Weakness: Unlike the last two seasons, there’s no sure-thing No. 1 target on this offense. Unless Bryant blows up into a force way ahead of schedule, the Pirate offense doesn’t have that singular receiver that can make opposing secondaries quiver.
Outlook: The receivers are a steady, if unspectacular, bunch that needs to develop more weapons before the conference schedule gets into full swing. Henry will have the most catches, but Bryant will lead the way in plays over 40 yards.
Projected Starters: Many of the struggles the East Carolina offense faced last season could be traced to an offensive line that opened too few holes for the backs and finished 77th nationally in pass protection. Four players with starting experience return in 2007, but that alone doesn’t ensure consistency from this unit. The anchor of this group will be right tackle Josh Coffman, a versatile 6-7 senior who started games at both guard and tackle in 2006. A converted tight end that’s literally grown into an all-league lineman, he has the feet to stay with edge rushers and a team-high 61 knockdowns last year as a run blocker.
The line’s biggest question mark is at left tackle where 6-5, 350-pound giant Willie Barton is being asked to replace Eric Graham and guard the quarterback’s blindside. While extremely tough to move off his spot, he also can be lumbering which will be an issue against some of the league’s quicker pass-rushers.
After starting the final nine games last fall at center, senior Matt Butler is settling back at his more familiar left guard spot. At 6-4 and 310 pounds, he’s one of the team’s strongest linemen coming off a solid second season as a starter.
Butler’s shift outside creates an opening at the pivot for sophomore Stephen Heis, a rugged 6-5, 292-pound player that must prove he can quarterback this line in his first season as a starter.
Since arriving at ECU, sophomore Doug Palmer has gone from offense to defense back to offense where he’ll likely stay. Now at right guard, he’ll use his athleticism to protect the quarterback instead of harassing him.
Projected Top Reserves: When Butler moved to center last year, sophomore Cory Dowless started eight games at left guard in his first year on campus. While he made plenty of mistakes, he has the size and now the experience that’ll benefit the second unit.

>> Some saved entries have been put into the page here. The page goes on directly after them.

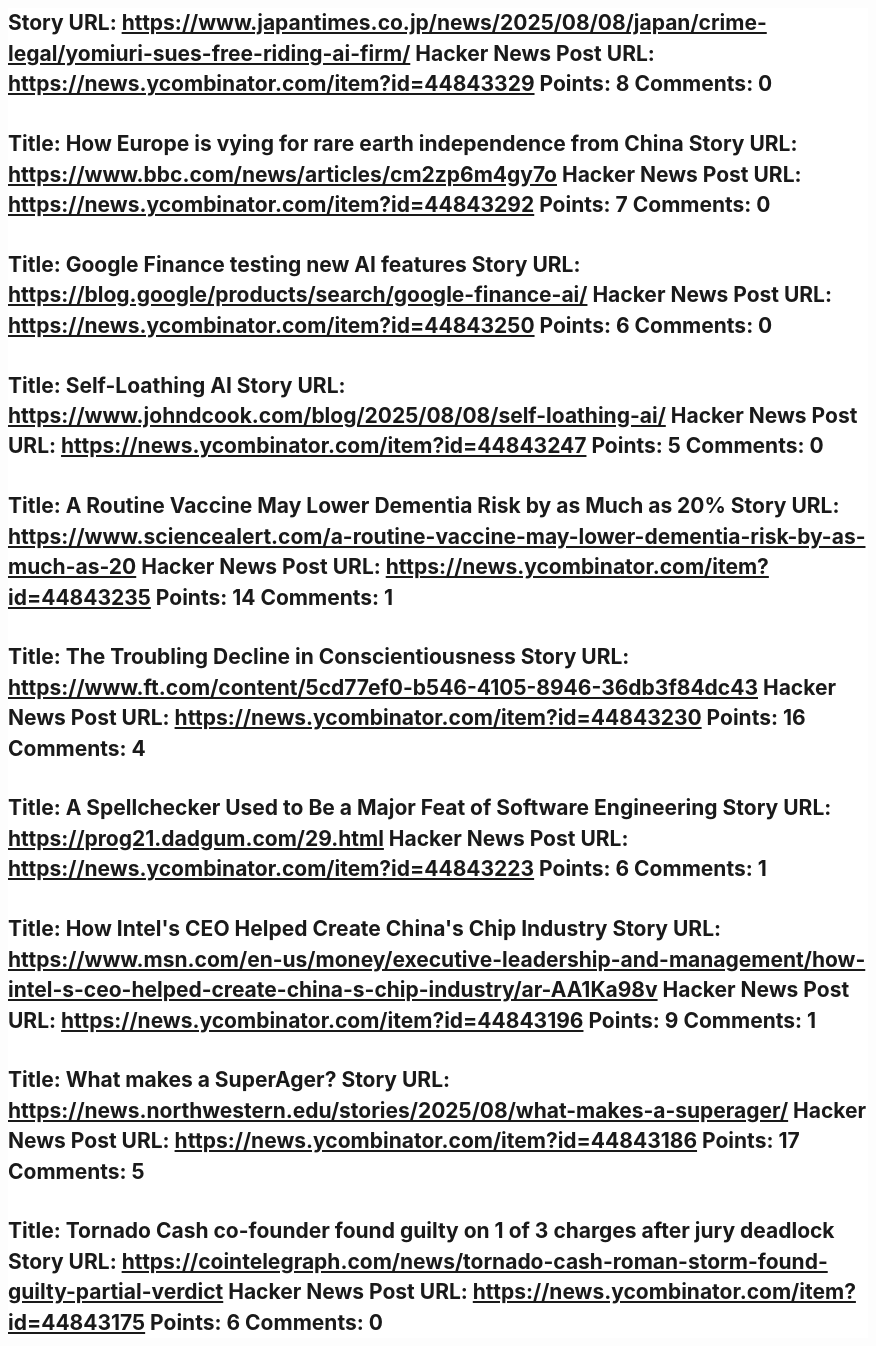 Story URL: https://www.japantimes.co.jp/news/2025/08/08/japan/crime-legal/yomiuri-sues-free-riding-ai-firm/
Hacker News Post URL: https://news.ycombinator.com/item?id=44843329
Points: 8
Comments: 0
----------------------------------------
Title: How Europe is vying for rare earth independence from China
Story URL: https://www.bbc.com/news/articles/cm2zp6m4gy7o
Hacker News Post URL: https://news.ycombinator.com/item?id=44843292
Points: 7
Comments: 0
----------------------------------------
Title: Google Finance testing new AI features
Story URL: https://blog.google/products/search/google-finance-ai/
Hacker News Post URL: https://news.ycombinator.com/item?id=44843250
Points: 6
Comments: 0
----------------------------------------
Title: Self-Loathing AI
Story URL: https://www.johndcook.com/blog/2025/08/08/self-loathing-ai/
Hacker News Post URL: https://news.ycombinator.com/item?id=44843247
Points: 5
Comments: 0
----------------------------------------
Title: A Routine Vaccine May Lower Dementia Risk by as Much as 20%
Story URL: https://www.sciencealert.com/a-routine-vaccine-may-lower-dementia-risk-by-as-much-as-20
Hacker News Post URL: https://news.ycombinator.com/item?id=44843235
Points: 14
Comments: 1
----------------------------------------
Title: The Troubling Decline in Conscientiousness
Story URL: https://www.ft.com/content/5cd77ef0-b546-4105-8946-36db3f84dc43
Hacker News Post URL: https://news.ycombinator.com/item?id=44843230
Points: 16
Comments: 4
----------------------------------------
Title: A Spellchecker Used to Be a Major Feat of Software Engineering
Story URL: https://prog21.dadgum.com/29.html
Hacker News Post URL: https://news.ycombinator.com/item?id=44843223
Points: 6
Comments: 1
----------------------------------------
Title: How Intel's CEO Helped Create China's Chip Industry
Story URL: https://www.msn.com/en-us/money/executive-leadership-and-management/how-intel-s-ceo-helped-create-china-s-chip-industry/ar-AA1Ka98v
Hacker News Post URL: https://news.ycombinator.com/item?id=44843196
Points: 9
Comments: 1
----------------------------------------
Title: What makes a SuperAger?
Story URL: https://news.northwestern.edu/stories/2025/08/what-makes-a-superager/
Hacker News Post URL: https://news.ycombinator.com/item?id=44843186
Points: 17
Comments: 5
----------------------------------------
Title: Tornado Cash co-founder found guilty on 1 of 3 charges after jury deadlock
Story URL: https://cointelegraph.com/news/tornado-cash-roman-storm-found-guilty-partial-verdict
Hacker News Post URL: https://news.ycombinator.com/item?id=44843175
Points: 6
Comments: 0
----------------------------------------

Like Dowless, guard Sean Allen cracked the starting lineup as a true freshman in 2006, including the Pirate’s bowl game versus USF. A nimble athlete that’s still growing and getting stronger, he’s an important part of the future at East Carolina.

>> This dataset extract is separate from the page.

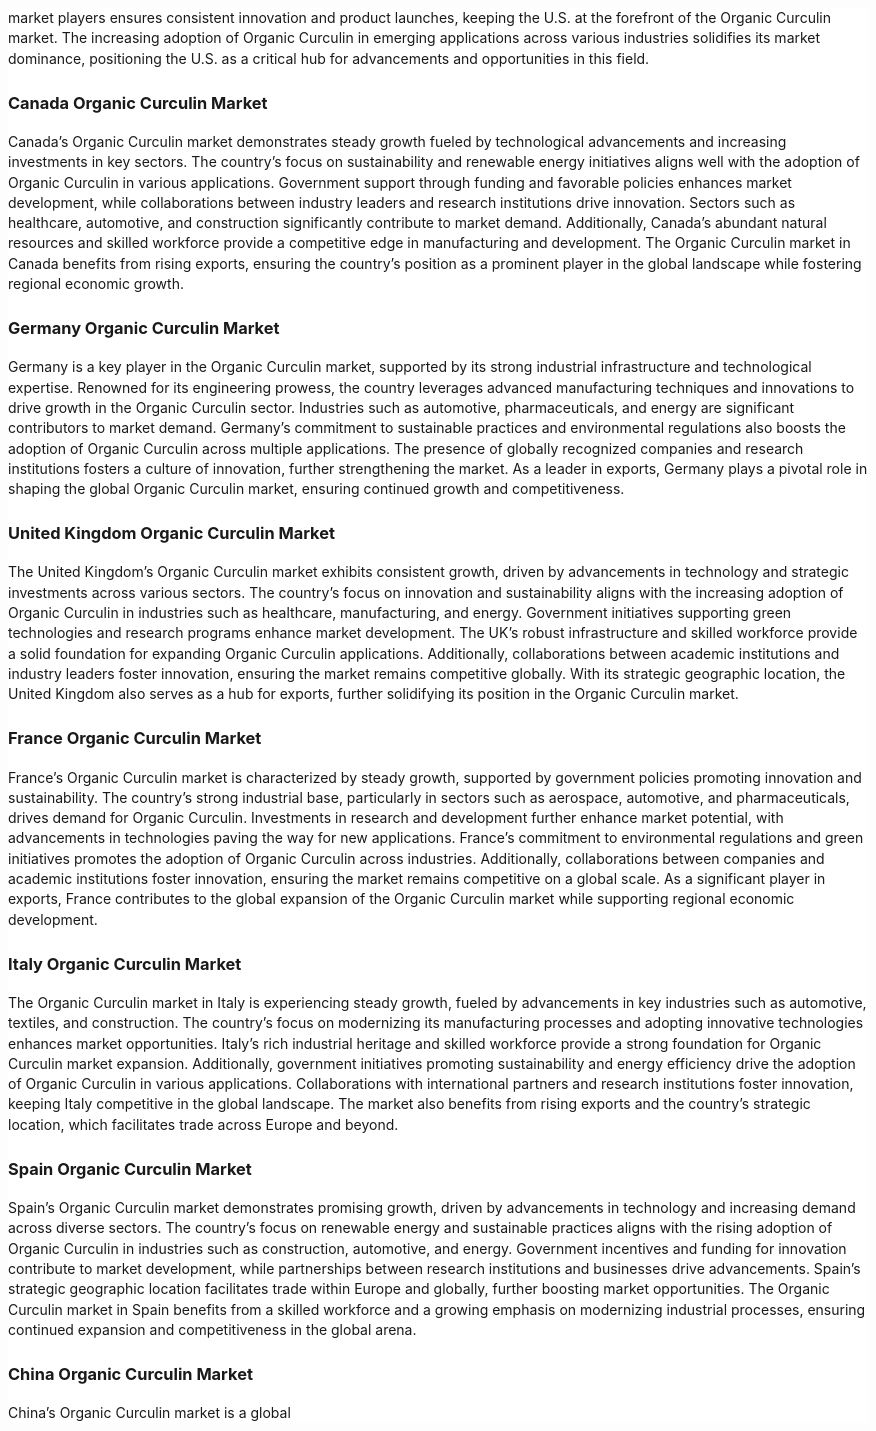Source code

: market players ensures consistent innovation and product launches, keeping the U.S. at the forefront of the Organic Curculin market. The increasing adoption of Organic Curculin in emerging applications across various industries solidifies its market dominance, positioning the U.S. as a critical hub for advancements and opportunities in this field.</p><h3>Canada Organic Curculin Market</h3><p>Canada&rsquo;s Organic Curculin market demonstrates steady growth fueled by technological advancements and increasing investments in key sectors. The country&rsquo;s focus on sustainability and renewable energy initiatives aligns well with the adoption of Organic Curculin in various applications. Government support through funding and favorable policies enhances market development, while collaborations between industry leaders and research institutions drive innovation. Sectors such as healthcare, automotive, and construction significantly contribute to market demand. Additionally, Canada&rsquo;s abundant natural resources and skilled workforce provide a competitive edge in manufacturing and development. The Organic Curculin market in Canada benefits from rising exports, ensuring the country&rsquo;s position as a prominent player in the global landscape while fostering regional economic growth.</p><h3>Germany Organic Curculin Market</h3><p>Germany is a key player in the Organic Curculin market, supported by its strong industrial infrastructure and technological expertise. Renowned for its engineering prowess, the country leverages advanced manufacturing techniques and innovations to drive growth in the Organic Curculin sector. Industries such as automotive, pharmaceuticals, and energy are significant contributors to market demand. Germany&rsquo;s commitment to sustainable practices and environmental regulations also boosts the adoption of Organic Curculin across multiple applications. The presence of globally recognized companies and research institutions fosters a culture of innovation, further strengthening the market. As a leader in exports, Germany plays a pivotal role in shaping the global Organic Curculin market, ensuring continued growth and competitiveness.</p><h3>United Kingdom Organic Curculin Market</h3><p>The United Kingdom&rsquo;s Organic Curculin market exhibits consistent growth, driven by advancements in technology and strategic investments across various sectors. The country&rsquo;s focus on innovation and sustainability aligns with the increasing adoption of Organic Curculin in industries such as healthcare, manufacturing, and energy. Government initiatives supporting green technologies and research programs enhance market development. The UK&rsquo;s robust infrastructure and skilled workforce provide a solid foundation for expanding Organic Curculin applications. Additionally, collaborations between academic institutions and industry leaders foster innovation, ensuring the market remains competitive globally. With its strategic geographic location, the United Kingdom also serves as a hub for exports, further solidifying its position in the Organic Curculin market.</p><h3>France Organic Curculin Market</h3><p>France&rsquo;s Organic Curculin market is characterized by steady growth, supported by government policies promoting innovation and sustainability. The country&rsquo;s strong industrial base, particularly in sectors such as aerospace, automotive, and pharmaceuticals, drives demand for Organic Curculin. Investments in research and development further enhance market potential, with advancements in technologies paving the way for new applications. France&rsquo;s commitment to environmental regulations and green initiatives promotes the adoption of Organic Curculin across industries. Additionally, collaborations between companies and academic institutions foster innovation, ensuring the market remains competitive on a global scale. As a significant player in exports, France contributes to the global expansion of the Organic Curculin market while supporting regional economic development.</p><h3>Italy Organic Curculin Market</h3><p>The Organic Curculin market in Italy is experiencing steady growth, fueled by advancements in key industries such as automotive, textiles, and construction. The country&rsquo;s focus on modernizing its manufacturing processes and adopting innovative technologies enhances market opportunities. Italy&rsquo;s rich industrial heritage and skilled workforce provide a strong foundation for Organic Curculin market expansion. Additionally, government initiatives promoting sustainability and energy efficiency drive the adoption of Organic Curculin in various applications. Collaborations with international partners and research institutions foster innovation, keeping Italy competitive in the global landscape. The market also benefits from rising exports and the country&rsquo;s strategic location, which facilitates trade across Europe and beyond.</p><h3>Spain Organic Curculin Market</h3><p>Spain&rsquo;s Organic Curculin market demonstrates promising growth, driven by advancements in technology and increasing demand across diverse sectors. The country&rsquo;s focus on renewable energy and sustainable practices aligns with the rising adoption of Organic Curculin in industries such as construction, automotive, and energy. Government incentives and funding for innovation contribute to market development, while partnerships between research institutions and businesses drive advancements. Spain&rsquo;s strategic geographic location facilitates trade within Europe and globally, further boosting market opportunities. The Organic Curculin market in Spain benefits from a skilled workforce and a growing emphasis on modernizing industrial processes, ensuring continued expansion and competitiveness in the global arena.</p><h3>China Organic Curculin Market</h3><p>China&rsquo;s Organic Curculin market is a global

The top reserves at tackle will be redshirt freshmen D.J. Scott and Travis Melvin. While Scott is easily the stronger of the two, Melvin moves like a tight end at 6-6 and 265 pounds. One of the underclassmen better evolve quickly in the summer, in the event Barton isn’t ready or Coffman gets hurt.
Watch Out For… the health and recovery of Terence Campbell. The sophomore was about to become a pillar at left tackle following a terrific freshman year, however, the discovery of a heart ailment has left his future in jeopardy.
Strength: Guard depth. On the second unit is a pair of true sophomores that have already logged starts at guard for the Pirates. Plus, the team’s best blocker, Coffman, started 11 games at the position a year ago.
Weakness: Short yardage blocking. The Pirates were brutal on third-and-short last season, largely because the line couldn’t create a push and allowed way too many plays for negative yardage.
Outlook: Forget the losses of James Pinkney and Aundrae Allison. The play of the line is the offense’s biggest concern in 2007. After Coffman, the unit is below average, and a lack of depth could plague the Pirates all year long.